In this week's Weekly Insights:

-When Uncertainty Is The Only Certainty
-Rudi On Tour


When Uncertainty Is The Only Certainty

By Rudi Filapek-Vandyck, Editor FNArena

"There is nothing new in Wall Street. There can't be because speculation is as old as the hills. Whatever happens in the stock market today has happened before and will happen again."
[Jesse Livermore, legendary speculator]

After an unusually savage October sell-off, the subsequent bounce-back rally has been rather mild and unconvincing in character, raising the obvious question: is there a message in there somewhere about the future direction of risk assets?

To some with a negative mindset, and on my observation there is a growing number of bears out there, the answer is unequivocally affirmative. The weak bounce, these expert voices argue, is but another bad omen for what the future holds for global investors in risk assets.

I am not yet convinced by this argument, as there simply is too much uncertainty out there to allow for a quicker and bolder move upwards. Within this context, I'd suggest it would have been rather surprising if equity markets by now had rallied strongly at a time when corporate results in the US are rather lukewarmly received, while stress is rising in Europe, the Federal Reserve is about to provide an update, bond yields are on the rise (again), and all eyes are on deteriorating indicators for the Chinese economy.

We also have mid-term congressional elections in the US this week and here the short term outlook is actually positive. Below is a chart released by Tracey McNaughton, global strategist at Wilsons this week. It shows that, irrespective of the outcome, US equity markets have always rallied post the mid-term elections; at least going back as far as 1950.

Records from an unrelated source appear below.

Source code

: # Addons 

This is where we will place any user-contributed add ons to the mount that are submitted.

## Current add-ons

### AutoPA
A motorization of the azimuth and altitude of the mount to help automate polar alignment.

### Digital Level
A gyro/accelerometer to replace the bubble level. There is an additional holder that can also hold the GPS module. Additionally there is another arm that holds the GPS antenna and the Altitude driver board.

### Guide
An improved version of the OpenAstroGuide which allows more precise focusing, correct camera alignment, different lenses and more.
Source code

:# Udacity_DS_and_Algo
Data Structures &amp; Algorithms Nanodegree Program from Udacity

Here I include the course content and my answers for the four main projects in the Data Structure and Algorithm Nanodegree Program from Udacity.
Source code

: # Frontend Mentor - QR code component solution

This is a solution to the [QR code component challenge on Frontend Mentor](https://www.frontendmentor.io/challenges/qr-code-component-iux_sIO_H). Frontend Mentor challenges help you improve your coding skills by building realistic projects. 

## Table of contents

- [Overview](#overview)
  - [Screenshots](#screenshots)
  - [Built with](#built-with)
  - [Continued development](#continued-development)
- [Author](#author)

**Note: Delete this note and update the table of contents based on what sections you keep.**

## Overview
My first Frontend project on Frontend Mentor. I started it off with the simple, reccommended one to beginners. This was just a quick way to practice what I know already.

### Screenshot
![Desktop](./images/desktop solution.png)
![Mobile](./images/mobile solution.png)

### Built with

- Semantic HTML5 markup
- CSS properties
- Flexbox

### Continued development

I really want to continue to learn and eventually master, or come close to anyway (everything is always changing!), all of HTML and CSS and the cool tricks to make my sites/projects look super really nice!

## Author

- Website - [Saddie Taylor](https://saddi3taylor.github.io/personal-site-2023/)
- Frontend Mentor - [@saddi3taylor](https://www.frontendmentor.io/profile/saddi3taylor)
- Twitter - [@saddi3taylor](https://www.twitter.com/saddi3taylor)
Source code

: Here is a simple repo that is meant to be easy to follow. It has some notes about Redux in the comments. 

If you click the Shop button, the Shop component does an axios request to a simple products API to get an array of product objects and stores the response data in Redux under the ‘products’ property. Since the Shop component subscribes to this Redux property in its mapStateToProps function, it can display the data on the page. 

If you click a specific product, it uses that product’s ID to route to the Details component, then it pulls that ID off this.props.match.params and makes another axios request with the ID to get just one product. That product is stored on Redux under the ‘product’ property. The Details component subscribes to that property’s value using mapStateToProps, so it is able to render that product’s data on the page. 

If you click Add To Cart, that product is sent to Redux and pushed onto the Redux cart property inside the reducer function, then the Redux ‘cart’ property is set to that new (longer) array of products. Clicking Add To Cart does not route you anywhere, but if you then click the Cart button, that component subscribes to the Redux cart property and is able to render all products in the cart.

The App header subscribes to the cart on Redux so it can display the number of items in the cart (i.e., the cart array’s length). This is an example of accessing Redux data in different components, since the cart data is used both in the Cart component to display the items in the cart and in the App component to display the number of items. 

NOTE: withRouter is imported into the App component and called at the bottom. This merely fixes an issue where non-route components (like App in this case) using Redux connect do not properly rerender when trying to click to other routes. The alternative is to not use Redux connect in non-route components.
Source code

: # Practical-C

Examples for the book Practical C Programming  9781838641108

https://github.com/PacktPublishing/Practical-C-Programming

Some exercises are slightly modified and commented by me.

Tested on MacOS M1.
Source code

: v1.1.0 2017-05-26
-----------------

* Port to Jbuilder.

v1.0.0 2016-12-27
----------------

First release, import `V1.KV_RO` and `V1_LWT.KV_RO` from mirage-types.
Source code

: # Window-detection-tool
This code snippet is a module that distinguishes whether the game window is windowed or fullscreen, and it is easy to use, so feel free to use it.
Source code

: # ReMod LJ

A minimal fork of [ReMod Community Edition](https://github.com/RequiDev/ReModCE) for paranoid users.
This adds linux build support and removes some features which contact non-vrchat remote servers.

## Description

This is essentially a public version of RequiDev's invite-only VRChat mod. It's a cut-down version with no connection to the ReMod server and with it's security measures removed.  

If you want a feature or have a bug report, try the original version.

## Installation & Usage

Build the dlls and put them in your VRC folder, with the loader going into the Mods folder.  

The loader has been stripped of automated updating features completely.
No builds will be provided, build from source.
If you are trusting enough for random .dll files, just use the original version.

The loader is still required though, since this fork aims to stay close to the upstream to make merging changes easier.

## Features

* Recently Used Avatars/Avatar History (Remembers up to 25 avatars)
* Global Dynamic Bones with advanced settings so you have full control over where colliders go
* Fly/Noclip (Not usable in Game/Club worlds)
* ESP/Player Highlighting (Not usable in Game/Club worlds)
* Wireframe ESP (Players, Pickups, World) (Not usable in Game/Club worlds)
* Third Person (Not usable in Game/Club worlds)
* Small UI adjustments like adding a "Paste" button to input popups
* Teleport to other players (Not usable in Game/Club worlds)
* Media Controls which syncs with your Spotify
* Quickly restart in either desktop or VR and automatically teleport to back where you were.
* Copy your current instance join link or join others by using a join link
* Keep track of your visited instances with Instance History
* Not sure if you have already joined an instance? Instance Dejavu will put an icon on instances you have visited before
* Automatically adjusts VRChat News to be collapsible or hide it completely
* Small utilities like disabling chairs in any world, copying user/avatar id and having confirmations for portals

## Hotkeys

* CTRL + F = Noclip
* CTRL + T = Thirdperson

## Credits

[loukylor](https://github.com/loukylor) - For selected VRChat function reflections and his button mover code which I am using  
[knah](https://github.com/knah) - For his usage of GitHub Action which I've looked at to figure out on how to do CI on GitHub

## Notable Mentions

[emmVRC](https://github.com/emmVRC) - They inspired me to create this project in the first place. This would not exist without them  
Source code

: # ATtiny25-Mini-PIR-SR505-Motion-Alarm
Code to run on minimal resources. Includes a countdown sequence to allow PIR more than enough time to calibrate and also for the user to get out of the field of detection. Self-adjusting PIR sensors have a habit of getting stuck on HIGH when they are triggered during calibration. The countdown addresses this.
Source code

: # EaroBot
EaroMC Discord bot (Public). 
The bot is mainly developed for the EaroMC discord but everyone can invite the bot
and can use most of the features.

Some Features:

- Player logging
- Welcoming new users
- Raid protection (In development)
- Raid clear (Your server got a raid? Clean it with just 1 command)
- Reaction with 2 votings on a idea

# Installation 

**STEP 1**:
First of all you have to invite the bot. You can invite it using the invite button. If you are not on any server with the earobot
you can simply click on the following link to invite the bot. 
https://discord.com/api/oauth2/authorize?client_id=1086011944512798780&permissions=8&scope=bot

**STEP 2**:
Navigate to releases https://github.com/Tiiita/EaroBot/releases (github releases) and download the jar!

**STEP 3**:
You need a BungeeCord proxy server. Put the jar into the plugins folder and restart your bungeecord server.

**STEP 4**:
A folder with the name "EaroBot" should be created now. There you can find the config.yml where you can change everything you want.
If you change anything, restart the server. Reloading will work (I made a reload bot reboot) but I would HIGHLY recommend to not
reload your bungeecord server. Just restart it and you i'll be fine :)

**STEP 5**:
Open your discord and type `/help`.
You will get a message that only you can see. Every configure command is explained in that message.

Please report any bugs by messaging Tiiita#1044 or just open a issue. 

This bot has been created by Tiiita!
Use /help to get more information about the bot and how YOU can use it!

Hence if history repeats we should see the return of positive momentum later in the week, which no doubt is what short term traders are looking forward to. For investors looking beyond this week, however, there is no certainty but for the fact that uncertainty remains a key ingredient for financial markets, and is likely to remain exactly that for the weeks ahead.

In Australia, the banks' financial results have been "encouraging", at least for the short term, but for the fact they were not worse than feared, but these results are not good enough to trigger a sharp rally, potentially dragging the rest of the market along. Banks are the most and closest researched sector of the local market, by a long way, thus hoping for something substantially better than what the crowd is already anticipating almost never pays off.

Share prices of domestic banks look cheap, yes they do. But a lot more is needed to re-rate the sector and within the present context that simply does not seem feasible. Investors should note the best the Big Four can do under the circumstances is keep costs contained and pay out a flat dividend. In contrast, Macquarie Group ((MQG)) has no such operational restraints, again lifting guidance for the full year with analysts confident guidance for 10% growth can still be beaten.

Compare the pair, and draw your own conclusions. But I'd add: if you ever wonder why "value" investors are having such a hard task at hand, the evidence is right in front of us. Macquarie versus ANZ/CBA/NAB/WBC/BOQ/BEN. The riddle to solve is only too difficult for those who refuse to see.